What the task asks: Go through the data line by line. Copy each one holding the string "right".

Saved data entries

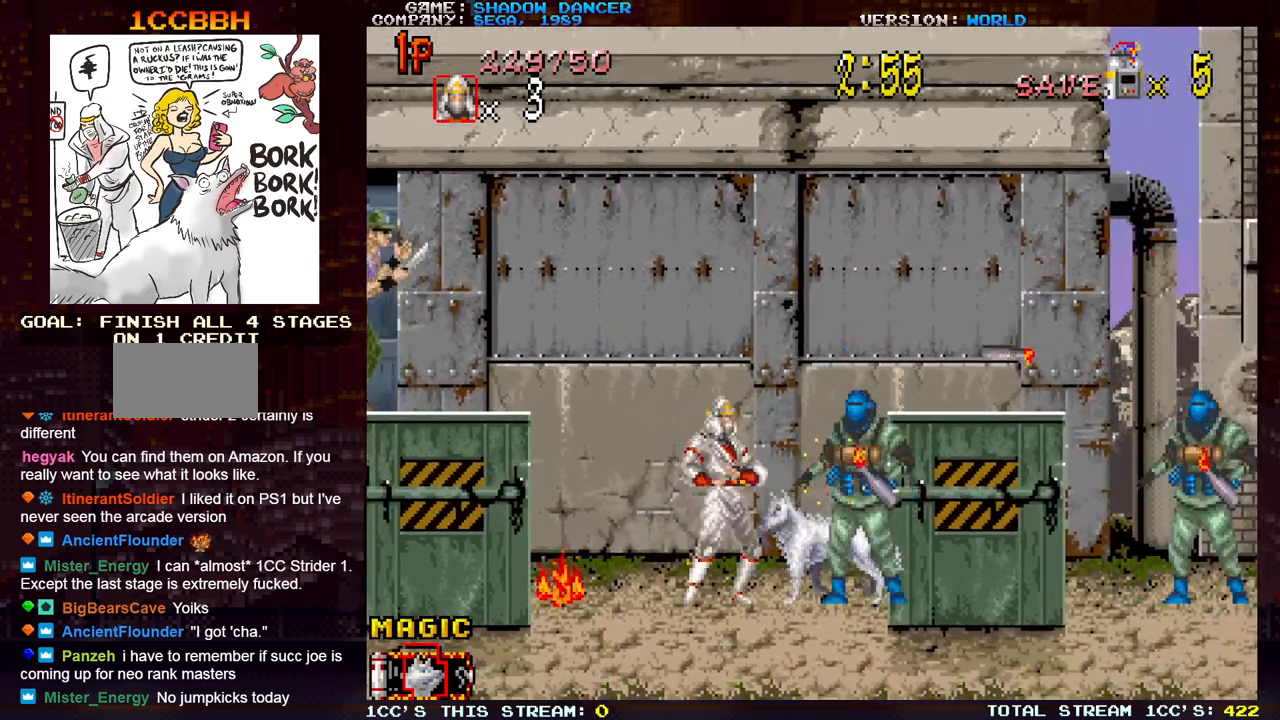
{"buttons": ["SQUARE"], "left_stick": "left", "events": [[67, "SQUARE", "up"], [133, "SQUARE", "down"], [250, "SQUARE", "up"], [317, "left_stick", "right"], [400, "left_stick", "center"], [467, "SQUARE", "down"], [467, "left_stick", "left"]]}
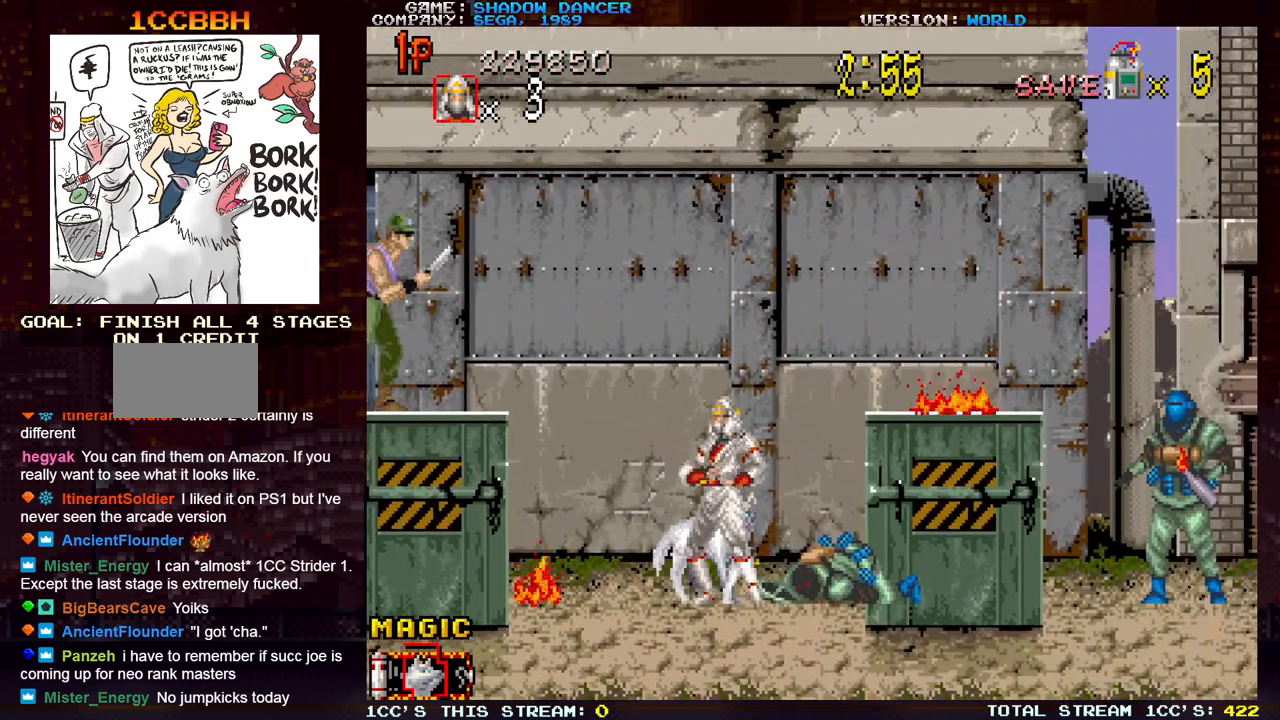
{"buttons": ["SQUARE"], "left_stick": "center", "events": [[33, "SQUARE", "up"], [33, "left_stick", "center"], [133, "SQUARE", "down"], [217, "SQUARE", "up"], [300, "SQUARE", "down"], [367, "SQUARE", "up"], [467, "SQUARE", "down"]]}
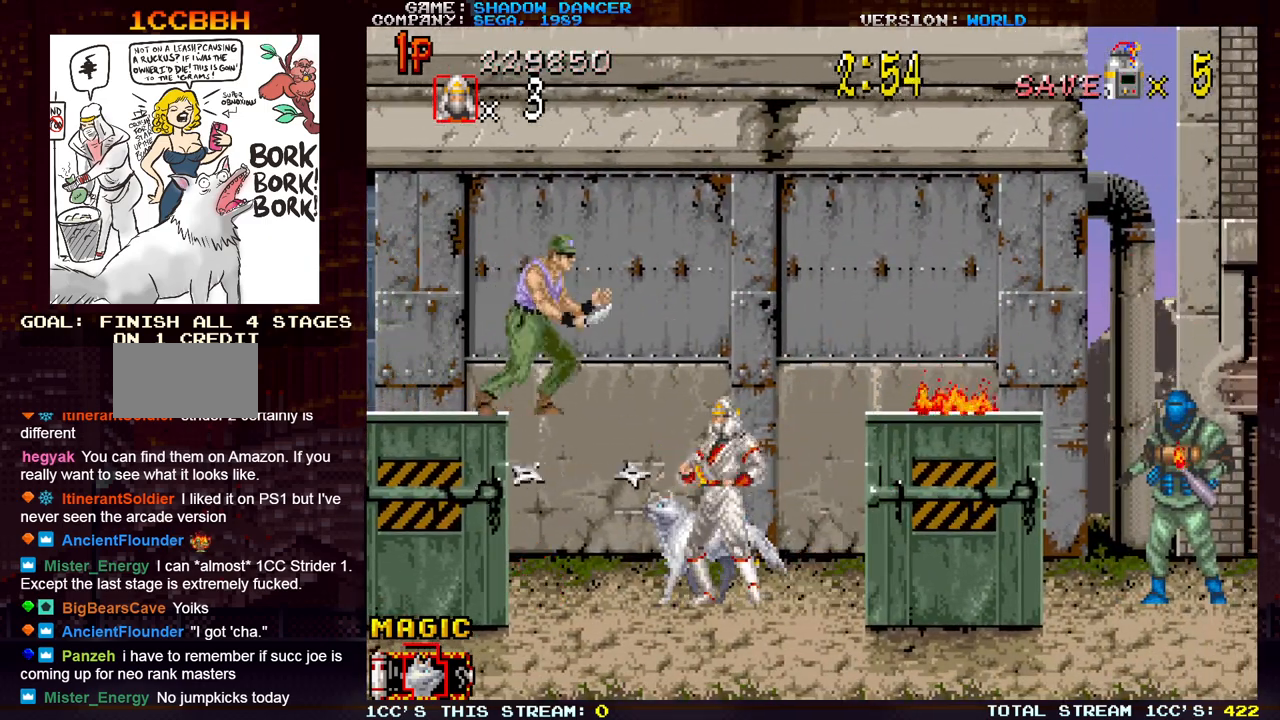
{"buttons": ["SQUARE"], "left_stick": "center", "events": [[33, "SQUARE", "up"], [133, "SQUARE", "down"], [200, "SQUARE", "up"], [267, "SQUARE", "down"], [350, "SQUARE", "up"], [417, "SQUARE", "down"]]}
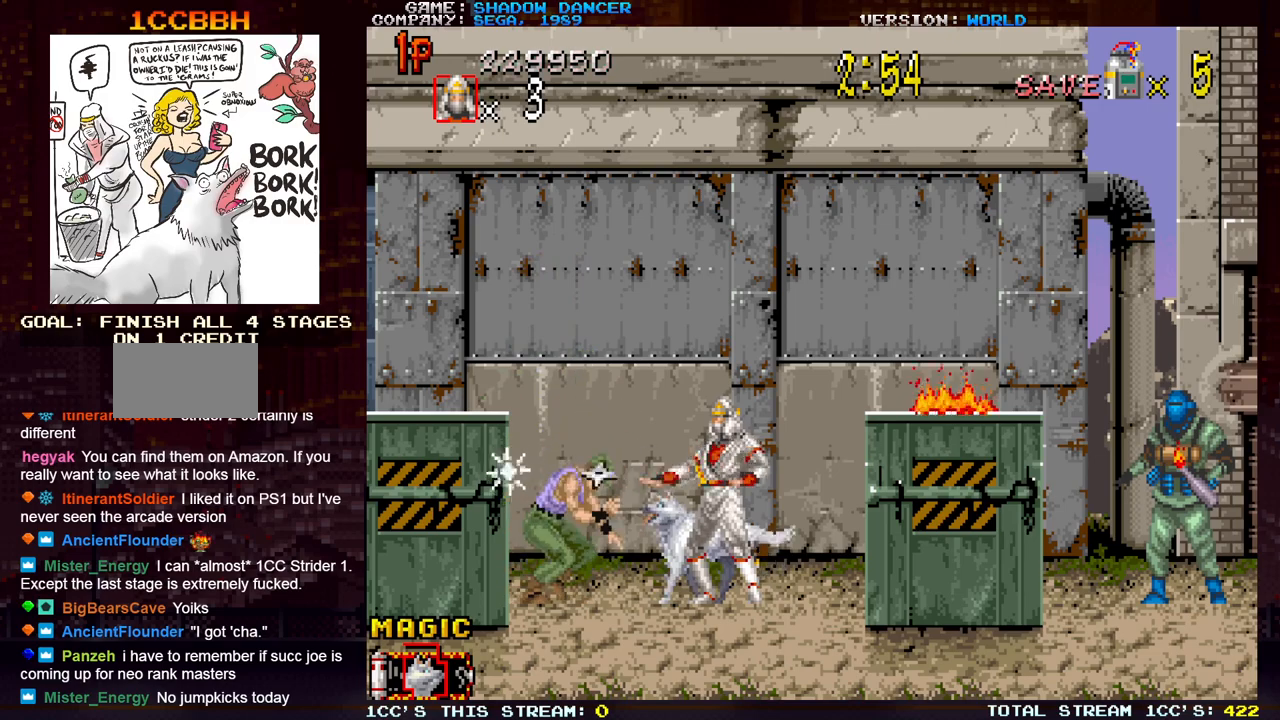
{"buttons": [], "left_stick": "right", "events": [[17, "SQUARE", "up"], [200, "left_stick", "left"], [350, "left_stick", "center"], [450, "left_stick", "right"]]}
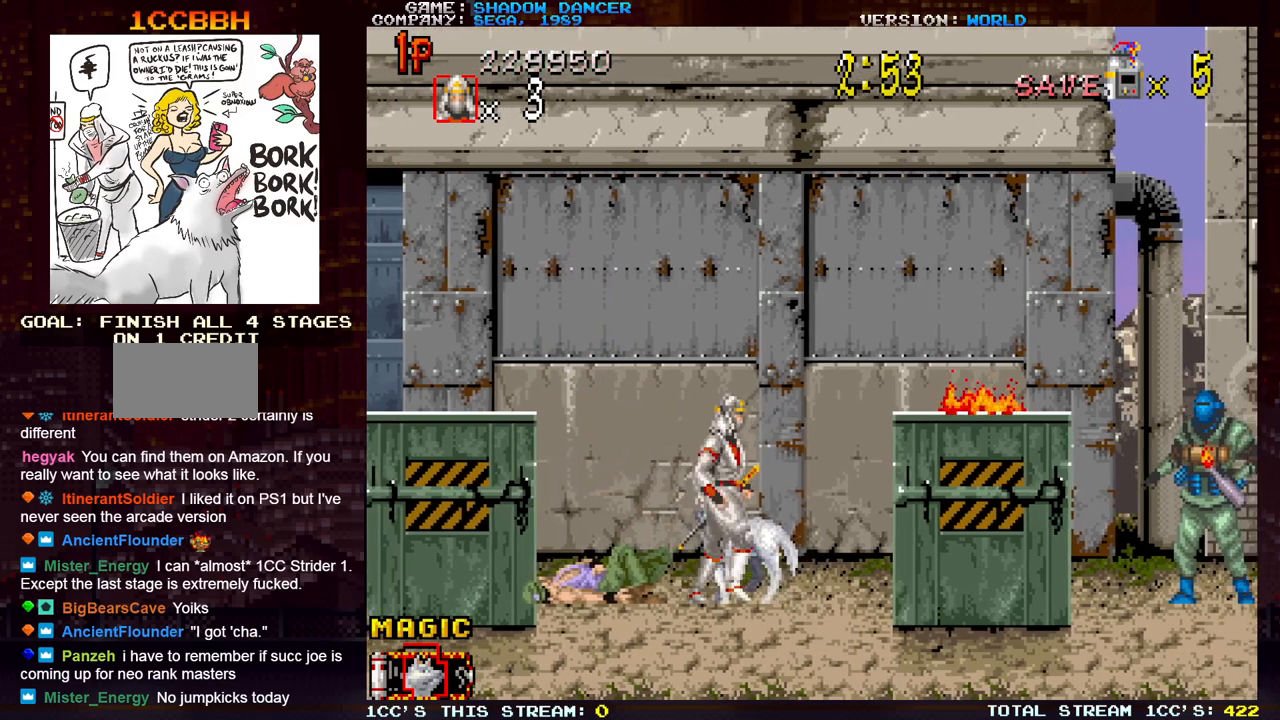
{"buttons": [], "left_stick": "center", "events": [[117, "left_stick", "center"], [200, "TRIANGLE", "down"], [250, "SQUARE", "down"], [300, "TRIANGLE", "up"], [317, "SQUARE", "up"]]}
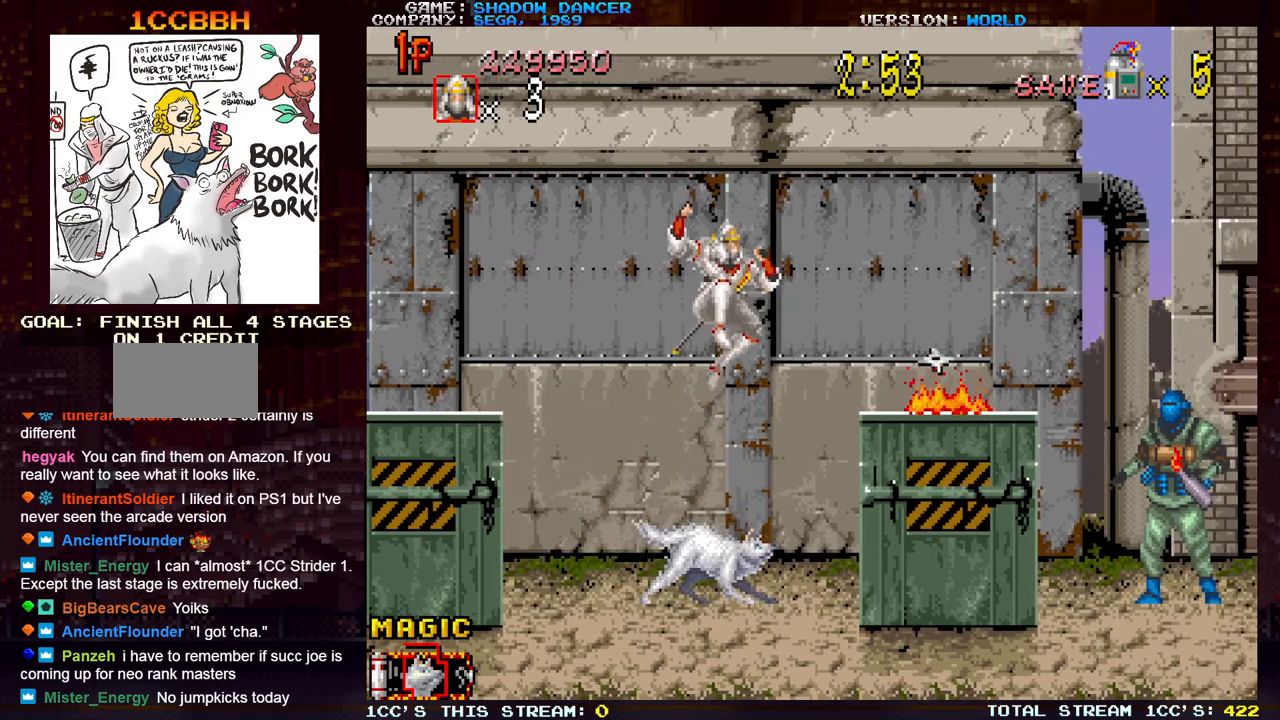
{"buttons": ["TRIANGLE"], "left_stick": "center", "events": [[233, "SQUARE", "down"], [300, "SQUARE", "up"], [450, "TRIANGLE", "down"]]}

Response for this exercise:
{"buttons": ["SQUARE"], "left_stick": "left", "events": [[67, "SQUARE", "up"], [133, "SQUARE", "down"], [250, "SQUARE", "up"], [317, "left_stick", "right"], [400, "left_stick", "center"], [467, "SQUARE", "down"], [467, "left_stick", "left"]]}
{"buttons": [], "left_stick": "right", "events": [[17, "SQUARE", "up"], [200, "left_stick", "left"], [350, "left_stick", "center"], [450, "left_stick", "right"]]}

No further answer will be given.